= Task input =
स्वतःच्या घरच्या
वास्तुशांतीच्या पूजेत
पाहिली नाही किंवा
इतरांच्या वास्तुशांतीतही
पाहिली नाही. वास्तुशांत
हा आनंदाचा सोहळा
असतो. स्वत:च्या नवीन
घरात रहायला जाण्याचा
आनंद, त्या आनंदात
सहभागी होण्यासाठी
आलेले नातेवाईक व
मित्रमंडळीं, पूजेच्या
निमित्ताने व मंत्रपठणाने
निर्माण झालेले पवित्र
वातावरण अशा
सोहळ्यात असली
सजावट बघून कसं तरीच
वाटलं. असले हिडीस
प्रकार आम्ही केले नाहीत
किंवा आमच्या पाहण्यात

= Problem description =
When you reach the end of the data above, set it all down again unchanged.

= Written response =
स्वतःच्या घरच्या
वास्तुशांतीच्या पूजेत
पाहिली नाही किंवा
इतरांच्या वास्तुशांतीतही
पाहिली नाही. वास्तुशांत
हा आनंदाचा सोहळा
असतो. स्वत:च्या नवीन
घरात रहायला जाण्याचा
आनंद, त्या आनंदात
सहभागी होण्यासाठी
आलेले नातेवाईक व
मित्रमंडळीं, पूजेच्या
निमित्ताने व मंत्रपठणाने
निर्माण झालेले पवित्र
वातावरण अशा
सोहळ्यात असली
सजावट बघून कसं तरीच
वाटलं. असले हिडीस
प्रकार आम्ही केले नाहीत
किंवा आमच्या पाहण्यात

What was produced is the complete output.